> [Prompt]
Format the lines from the start of the entries up to and including the line with "How many bars are there in total?" as a JSON list of strings, one string per line, leaving out blank lines.

> [Chart analysis data]
%%

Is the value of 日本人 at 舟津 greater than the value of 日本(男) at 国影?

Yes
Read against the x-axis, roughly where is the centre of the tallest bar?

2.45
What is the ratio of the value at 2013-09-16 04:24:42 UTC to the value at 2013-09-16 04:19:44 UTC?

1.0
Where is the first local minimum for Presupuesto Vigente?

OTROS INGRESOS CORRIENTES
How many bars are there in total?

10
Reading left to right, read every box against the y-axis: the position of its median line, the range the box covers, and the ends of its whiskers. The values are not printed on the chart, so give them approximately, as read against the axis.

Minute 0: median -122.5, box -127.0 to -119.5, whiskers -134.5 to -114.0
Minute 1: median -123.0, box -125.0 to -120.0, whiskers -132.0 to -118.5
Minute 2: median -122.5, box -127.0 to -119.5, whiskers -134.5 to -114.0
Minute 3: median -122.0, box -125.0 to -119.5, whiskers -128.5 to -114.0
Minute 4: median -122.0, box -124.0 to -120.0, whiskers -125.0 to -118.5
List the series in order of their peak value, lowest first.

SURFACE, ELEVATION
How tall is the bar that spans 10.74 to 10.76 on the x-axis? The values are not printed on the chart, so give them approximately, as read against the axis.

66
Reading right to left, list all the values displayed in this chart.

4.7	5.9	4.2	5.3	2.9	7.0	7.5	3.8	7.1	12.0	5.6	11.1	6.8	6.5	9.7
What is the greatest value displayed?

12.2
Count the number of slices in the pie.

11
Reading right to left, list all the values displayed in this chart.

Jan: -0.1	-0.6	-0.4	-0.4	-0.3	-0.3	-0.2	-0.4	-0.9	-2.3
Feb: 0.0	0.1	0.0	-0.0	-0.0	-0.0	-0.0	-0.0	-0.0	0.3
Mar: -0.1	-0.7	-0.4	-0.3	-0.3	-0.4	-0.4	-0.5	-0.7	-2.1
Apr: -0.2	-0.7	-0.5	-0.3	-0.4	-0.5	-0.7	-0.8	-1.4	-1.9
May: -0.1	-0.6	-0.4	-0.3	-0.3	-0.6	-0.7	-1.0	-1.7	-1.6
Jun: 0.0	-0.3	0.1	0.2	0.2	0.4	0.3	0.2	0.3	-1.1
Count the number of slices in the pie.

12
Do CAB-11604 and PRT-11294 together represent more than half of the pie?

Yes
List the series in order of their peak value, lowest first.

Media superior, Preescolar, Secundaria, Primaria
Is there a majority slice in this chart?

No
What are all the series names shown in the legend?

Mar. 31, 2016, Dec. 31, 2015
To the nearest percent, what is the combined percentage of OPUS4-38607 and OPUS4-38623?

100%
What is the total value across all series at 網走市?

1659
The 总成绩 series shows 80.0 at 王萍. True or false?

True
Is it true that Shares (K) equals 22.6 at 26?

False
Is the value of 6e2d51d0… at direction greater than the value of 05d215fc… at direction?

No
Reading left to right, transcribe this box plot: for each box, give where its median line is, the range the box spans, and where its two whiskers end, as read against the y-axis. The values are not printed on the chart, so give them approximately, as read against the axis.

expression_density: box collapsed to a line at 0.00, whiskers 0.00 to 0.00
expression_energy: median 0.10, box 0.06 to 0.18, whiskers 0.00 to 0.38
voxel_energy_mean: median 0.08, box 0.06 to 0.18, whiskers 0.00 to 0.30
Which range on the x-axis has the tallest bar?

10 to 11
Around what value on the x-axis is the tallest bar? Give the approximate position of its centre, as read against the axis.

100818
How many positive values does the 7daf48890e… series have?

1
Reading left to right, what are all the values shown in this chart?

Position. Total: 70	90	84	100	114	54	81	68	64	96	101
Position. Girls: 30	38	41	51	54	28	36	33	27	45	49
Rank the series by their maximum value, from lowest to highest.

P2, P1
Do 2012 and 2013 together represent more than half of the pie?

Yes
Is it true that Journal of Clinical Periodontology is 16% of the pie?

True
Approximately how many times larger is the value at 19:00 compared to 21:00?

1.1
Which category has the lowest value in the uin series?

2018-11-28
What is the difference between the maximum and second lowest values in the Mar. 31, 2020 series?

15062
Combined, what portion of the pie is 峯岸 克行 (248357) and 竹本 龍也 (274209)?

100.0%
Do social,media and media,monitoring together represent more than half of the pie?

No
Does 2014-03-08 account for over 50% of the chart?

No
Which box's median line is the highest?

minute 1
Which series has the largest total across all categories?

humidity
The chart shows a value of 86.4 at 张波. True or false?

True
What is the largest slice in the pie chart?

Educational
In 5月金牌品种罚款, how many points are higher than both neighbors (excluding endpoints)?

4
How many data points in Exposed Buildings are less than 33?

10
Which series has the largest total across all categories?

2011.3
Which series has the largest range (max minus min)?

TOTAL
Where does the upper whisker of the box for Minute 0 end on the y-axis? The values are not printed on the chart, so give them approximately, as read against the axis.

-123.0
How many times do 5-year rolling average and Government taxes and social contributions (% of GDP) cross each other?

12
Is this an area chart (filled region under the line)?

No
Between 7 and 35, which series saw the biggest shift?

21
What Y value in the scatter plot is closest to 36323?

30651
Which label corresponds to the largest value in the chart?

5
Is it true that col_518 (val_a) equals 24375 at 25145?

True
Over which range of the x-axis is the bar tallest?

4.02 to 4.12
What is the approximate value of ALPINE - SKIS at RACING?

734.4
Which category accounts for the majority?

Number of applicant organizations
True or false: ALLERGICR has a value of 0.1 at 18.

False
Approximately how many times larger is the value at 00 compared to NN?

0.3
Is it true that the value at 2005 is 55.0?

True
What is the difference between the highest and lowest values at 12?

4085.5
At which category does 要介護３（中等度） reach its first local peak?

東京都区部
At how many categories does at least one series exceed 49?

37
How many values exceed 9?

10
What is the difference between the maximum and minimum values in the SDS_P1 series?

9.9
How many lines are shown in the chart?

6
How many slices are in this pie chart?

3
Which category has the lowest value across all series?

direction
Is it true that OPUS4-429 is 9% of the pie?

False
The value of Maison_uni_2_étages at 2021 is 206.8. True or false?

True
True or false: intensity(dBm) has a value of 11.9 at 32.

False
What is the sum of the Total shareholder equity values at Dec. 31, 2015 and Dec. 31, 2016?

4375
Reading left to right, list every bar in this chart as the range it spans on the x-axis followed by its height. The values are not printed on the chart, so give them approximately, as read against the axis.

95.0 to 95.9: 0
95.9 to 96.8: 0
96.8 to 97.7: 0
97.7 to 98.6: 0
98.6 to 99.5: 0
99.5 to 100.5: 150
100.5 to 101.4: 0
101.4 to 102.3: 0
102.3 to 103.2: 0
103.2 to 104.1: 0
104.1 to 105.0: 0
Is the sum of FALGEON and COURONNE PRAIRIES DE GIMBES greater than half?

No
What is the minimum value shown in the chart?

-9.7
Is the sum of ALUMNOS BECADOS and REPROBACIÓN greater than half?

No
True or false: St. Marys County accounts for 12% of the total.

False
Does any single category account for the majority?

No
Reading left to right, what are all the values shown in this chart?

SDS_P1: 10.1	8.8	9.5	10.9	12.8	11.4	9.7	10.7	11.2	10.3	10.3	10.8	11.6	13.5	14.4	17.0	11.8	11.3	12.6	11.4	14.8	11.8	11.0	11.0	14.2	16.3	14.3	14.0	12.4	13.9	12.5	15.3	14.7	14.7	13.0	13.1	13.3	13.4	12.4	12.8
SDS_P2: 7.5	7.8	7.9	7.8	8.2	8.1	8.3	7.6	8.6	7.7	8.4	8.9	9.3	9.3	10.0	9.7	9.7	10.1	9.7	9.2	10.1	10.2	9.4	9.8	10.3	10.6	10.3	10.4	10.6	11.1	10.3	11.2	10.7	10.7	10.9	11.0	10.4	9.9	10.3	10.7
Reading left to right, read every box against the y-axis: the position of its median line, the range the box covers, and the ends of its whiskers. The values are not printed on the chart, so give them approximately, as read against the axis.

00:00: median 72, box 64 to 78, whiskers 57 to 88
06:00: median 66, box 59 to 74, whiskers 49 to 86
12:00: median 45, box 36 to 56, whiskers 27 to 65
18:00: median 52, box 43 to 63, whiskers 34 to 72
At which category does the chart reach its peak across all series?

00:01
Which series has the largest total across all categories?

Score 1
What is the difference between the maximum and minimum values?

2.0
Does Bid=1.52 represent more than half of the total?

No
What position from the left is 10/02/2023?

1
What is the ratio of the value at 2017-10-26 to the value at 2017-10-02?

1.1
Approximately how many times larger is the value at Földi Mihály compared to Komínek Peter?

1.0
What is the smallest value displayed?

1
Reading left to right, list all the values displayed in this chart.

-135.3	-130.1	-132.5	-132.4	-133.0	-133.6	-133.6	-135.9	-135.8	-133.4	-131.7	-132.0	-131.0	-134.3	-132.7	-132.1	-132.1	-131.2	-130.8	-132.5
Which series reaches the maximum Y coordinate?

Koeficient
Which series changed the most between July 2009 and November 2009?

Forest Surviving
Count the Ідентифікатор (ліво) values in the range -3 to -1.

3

%%

> [Solution]
[
  "Is the value of 日本人 at 舟津 greater than the value of 日本(男) at 国影?",
  "Yes",
  "Read against the x-axis, roughly where is the centre of the tallest bar?",
  "2.45",
  "What is the ratio of the value at 2013-09-16 04:24:42 UTC to the value at 2013-09-16 04:19:44 UTC?",
  "1.0",
  "Where is the first local minimum for Presupuesto Vigente?",
  "OTROS INGRESOS CORRIENTES",
  "How many bars are there in total?"
]